##### RECORDS FOR THIS TASK
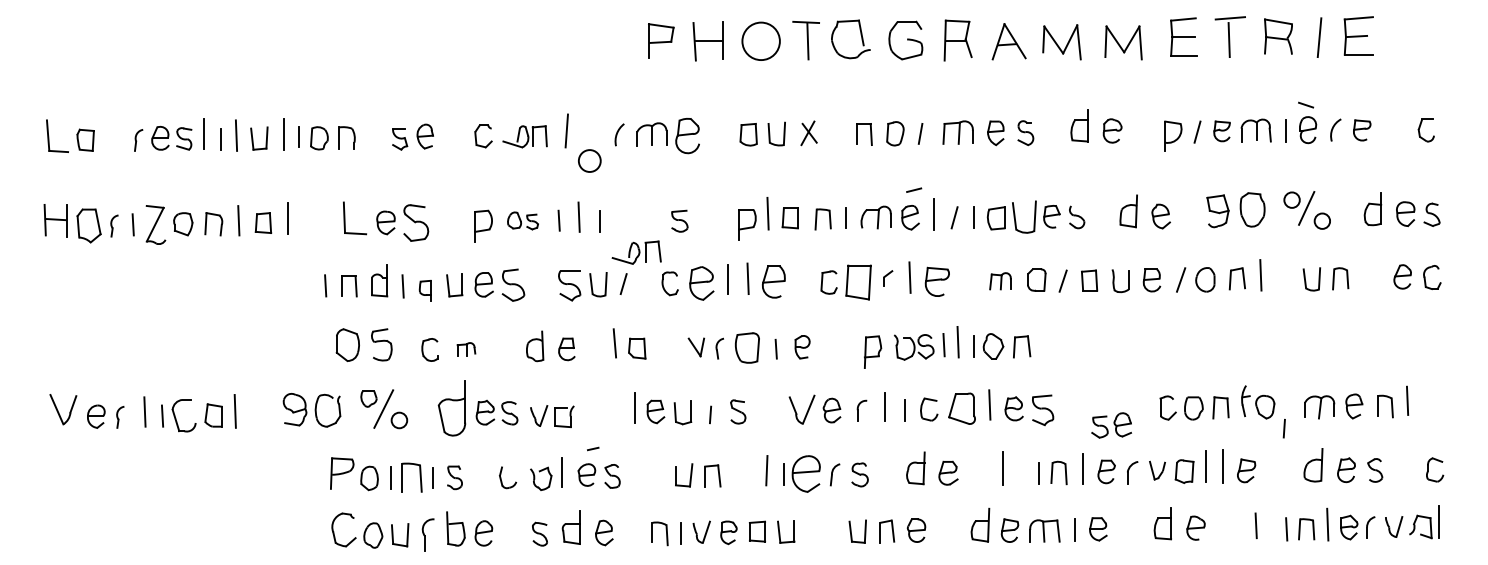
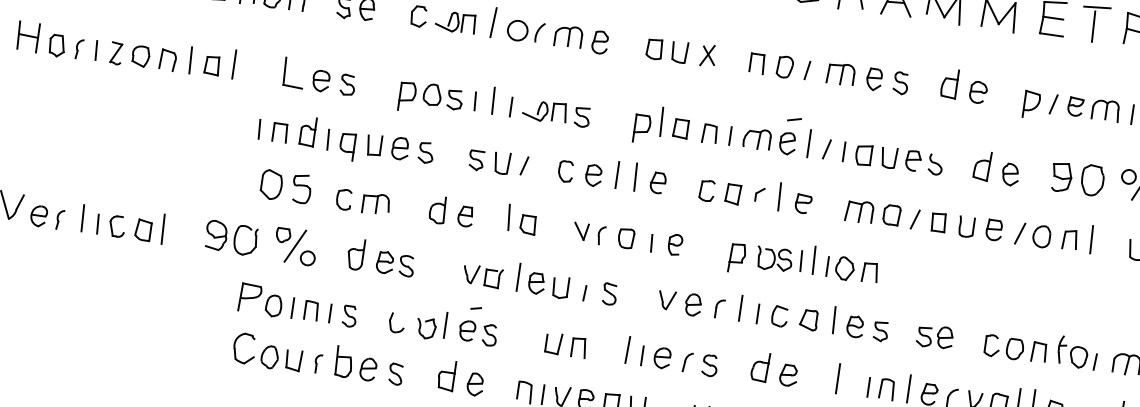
part: (687, 135) -> (600, 42), size x0.71
circle: (589, 160) -> (517, 30), moved
part: (1024, 217) -> (889, 158), size x0.71
part: (522, 220) -> (442, 96), size x1.43
part: (415, 222) -> (347, 84), size x0.62
part: (155, 224) -> (116, 53), size x0.62
part: (89, 225) -> (57, 45), size x0.71
part: (636, 252) -> (544, 111), moved
part: (1000, 280) -> (859, 210), size x1.43
part: (773, 281) -> (657, 182), size x0.71
part: (857, 281) -> (732, 193), size x0.62
part: (937, 281) -> (803, 203), size x0.71
part: (701, 283) -> (593, 175), size x0.71
part: (512, 285) -> (425, 152), size x0.71
part: (569, 285) -> (476, 160), size x0.71
part: (424, 290) -> (346, 146), size x1.43
part: (747, 347) -> (626, 238), size x0.71
part: (466, 349) -> (376, 203), size x1.67
part: (451, 408) -> (355, 254), size x0.62
part: (961, 408) -> (808, 319), size x0.71
part: (801, 409) -> (666, 300), size x0.71
part: (1043, 409) -> (881, 331), size x0.71
part: (184, 415) -> (117, 226), size x0.71
part: (552, 416) -> (482, 276), moved
part: (1111, 425) -> (934, 336), moved
line: (1283, 428) -> (1094, 361), moved
part: (806, 474) -> (662, 358), size x0.62
part: (411, 477) -> (311, 310), size x0.71
part: (539, 533) -> (395, 373), moved
part: (427, 534) -> (318, 363), size x0.62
##########
Restate word for word the lines above, beginning with the one that contains "part: (539, 533) -> (395, 373), moved" and ending with the last line.

▶ TASK OUTPUT
part: (539, 533) -> (395, 373), moved
part: (427, 534) -> (318, 363), size x0.62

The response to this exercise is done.